# Can anyone help me



## Zgarrison (Nov 21, 2020)

I have these old wood doors that are damaged does anyone know how I can fix them and retain the original look


----------



## John Smith_inFL (Jul 4, 2018)

welcome to the forum, Z.
can you provide some history of the doors ?
back to original condition may not be possible without cutting out bad wood
and replacing it with good wood that may not match.
what is your woodworking skill level ??
this project will require much more effort than just removing the varnish and refinishing.
what is the value of the doors ?

.


----------



## Steve Neul (Sep 2, 2011)

What I would do is cut enough off the bottom of the door up to the opposite stile to square the door and glue a piece of wood on to fill what was removed.
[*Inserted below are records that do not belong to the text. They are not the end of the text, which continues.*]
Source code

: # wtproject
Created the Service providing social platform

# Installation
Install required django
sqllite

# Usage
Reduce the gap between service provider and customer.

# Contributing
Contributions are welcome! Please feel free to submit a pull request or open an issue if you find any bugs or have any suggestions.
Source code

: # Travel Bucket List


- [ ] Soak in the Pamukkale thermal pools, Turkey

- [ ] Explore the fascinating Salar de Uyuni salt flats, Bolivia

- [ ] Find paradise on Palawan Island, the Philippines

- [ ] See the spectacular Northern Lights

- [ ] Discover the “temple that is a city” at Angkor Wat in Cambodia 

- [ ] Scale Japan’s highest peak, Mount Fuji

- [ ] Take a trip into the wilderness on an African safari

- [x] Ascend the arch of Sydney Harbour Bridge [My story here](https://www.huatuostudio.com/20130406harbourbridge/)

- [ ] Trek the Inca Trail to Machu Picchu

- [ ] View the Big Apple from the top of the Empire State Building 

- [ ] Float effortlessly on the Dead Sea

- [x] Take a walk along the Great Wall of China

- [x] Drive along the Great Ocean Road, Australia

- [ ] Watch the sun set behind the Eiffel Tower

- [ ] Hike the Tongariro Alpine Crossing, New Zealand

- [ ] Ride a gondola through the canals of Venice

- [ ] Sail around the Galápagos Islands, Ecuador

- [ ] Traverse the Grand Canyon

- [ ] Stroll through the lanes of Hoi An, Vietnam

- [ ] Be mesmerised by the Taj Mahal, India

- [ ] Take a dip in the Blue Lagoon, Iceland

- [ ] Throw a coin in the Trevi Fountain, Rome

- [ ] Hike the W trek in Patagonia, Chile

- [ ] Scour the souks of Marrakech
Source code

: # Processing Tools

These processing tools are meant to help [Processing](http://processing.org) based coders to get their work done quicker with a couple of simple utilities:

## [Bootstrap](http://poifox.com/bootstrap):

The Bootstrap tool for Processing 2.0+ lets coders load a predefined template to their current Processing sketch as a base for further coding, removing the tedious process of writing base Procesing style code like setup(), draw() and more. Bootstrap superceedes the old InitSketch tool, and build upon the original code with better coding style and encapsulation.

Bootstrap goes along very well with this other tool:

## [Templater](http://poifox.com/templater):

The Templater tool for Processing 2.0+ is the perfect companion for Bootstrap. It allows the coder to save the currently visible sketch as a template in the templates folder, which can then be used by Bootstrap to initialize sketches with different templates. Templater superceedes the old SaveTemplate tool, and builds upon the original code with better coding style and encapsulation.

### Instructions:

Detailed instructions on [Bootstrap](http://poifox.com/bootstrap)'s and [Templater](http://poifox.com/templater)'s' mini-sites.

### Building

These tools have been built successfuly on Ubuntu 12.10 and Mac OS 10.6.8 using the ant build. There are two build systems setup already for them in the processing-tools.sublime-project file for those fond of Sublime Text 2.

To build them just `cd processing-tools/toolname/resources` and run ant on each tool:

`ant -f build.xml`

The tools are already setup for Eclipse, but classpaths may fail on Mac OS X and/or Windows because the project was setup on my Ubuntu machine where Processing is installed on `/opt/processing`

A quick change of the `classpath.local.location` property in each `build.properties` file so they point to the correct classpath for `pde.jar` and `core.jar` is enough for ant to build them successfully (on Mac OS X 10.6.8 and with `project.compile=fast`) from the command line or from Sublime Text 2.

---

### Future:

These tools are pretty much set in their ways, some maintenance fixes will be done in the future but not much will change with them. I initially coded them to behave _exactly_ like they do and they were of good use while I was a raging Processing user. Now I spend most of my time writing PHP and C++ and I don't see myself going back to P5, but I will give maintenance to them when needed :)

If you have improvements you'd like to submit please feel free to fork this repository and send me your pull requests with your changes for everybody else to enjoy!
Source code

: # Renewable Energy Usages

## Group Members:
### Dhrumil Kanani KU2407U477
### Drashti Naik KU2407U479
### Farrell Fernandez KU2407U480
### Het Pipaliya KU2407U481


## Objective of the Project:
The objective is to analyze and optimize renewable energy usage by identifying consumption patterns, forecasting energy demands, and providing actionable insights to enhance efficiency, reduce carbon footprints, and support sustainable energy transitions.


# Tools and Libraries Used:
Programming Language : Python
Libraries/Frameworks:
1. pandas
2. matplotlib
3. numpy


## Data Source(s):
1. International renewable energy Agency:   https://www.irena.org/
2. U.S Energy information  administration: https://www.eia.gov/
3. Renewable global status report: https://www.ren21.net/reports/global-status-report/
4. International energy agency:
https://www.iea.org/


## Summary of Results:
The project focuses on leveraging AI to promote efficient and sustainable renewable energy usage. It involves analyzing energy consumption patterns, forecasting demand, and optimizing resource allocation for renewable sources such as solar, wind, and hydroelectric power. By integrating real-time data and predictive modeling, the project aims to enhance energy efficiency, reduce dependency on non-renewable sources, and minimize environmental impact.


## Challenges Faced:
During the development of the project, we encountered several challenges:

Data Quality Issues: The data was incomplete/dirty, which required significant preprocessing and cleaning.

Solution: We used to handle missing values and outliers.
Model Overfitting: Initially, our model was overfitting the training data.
Then do the same with the stile. Then run the door edgewise through a table saw taking off 1/16" off the face up to the opposite stile and remove the entire face of the stile. Then chisel out by hand what you couldn't get with the saw at the opposite stile so the entire face of the rail is removed. Then make a piece of 1/16" thick piece of pine by resawing it and glue on the face of the rail and stile. Then strip the finish off the door letting the old finish run over the new wood. Then tinker with the new finish on scrap wood. You would probably need a light stain, maybe a fruitwood color and then finish it with amber shellac. It will take a lot of trial and error to come up with the right stain and finish. Every coat of amber shellac you put on will make it more orange. You would just have to find the right stain and the right amount of amber shellac. It's a difficult thing for all of us to do, even experienced professionals. If I was bidding the job I would bid three hours work just matching the color and I've been doing that kind of work for decades.


----------



## johnep (Apr 12, 2007)

Have you still got the dog?
johnep


----------



## Tool Agnostic (Aug 13, 2017)

It might help us to know a little about your background, woodworking experience, and available tools.


----------



## woodnthings (Jan 24, 2009)

If you brought them to me, I would saw off the damaged wood on the vertical stile and some off the bottom rail. I would glue on matching grain Pine and stain them matching the existing wood OR strip the entire door, restain and top coat. This is not a job for a novice, to do it correctly.
To make them "whole" again the easist solution is to fill and sand the areas, then paint them since the filler will show through just about any stain you try to use.


----------



## Bob61 (Nov 7, 2020)

We had the same problem caused by our Australian Shepherd, replaced it with a new door. I have only hand tools and couldn't think of a way to fix the old one that would look good short of filling in the damage, sanding, sealing and painting the door.


----------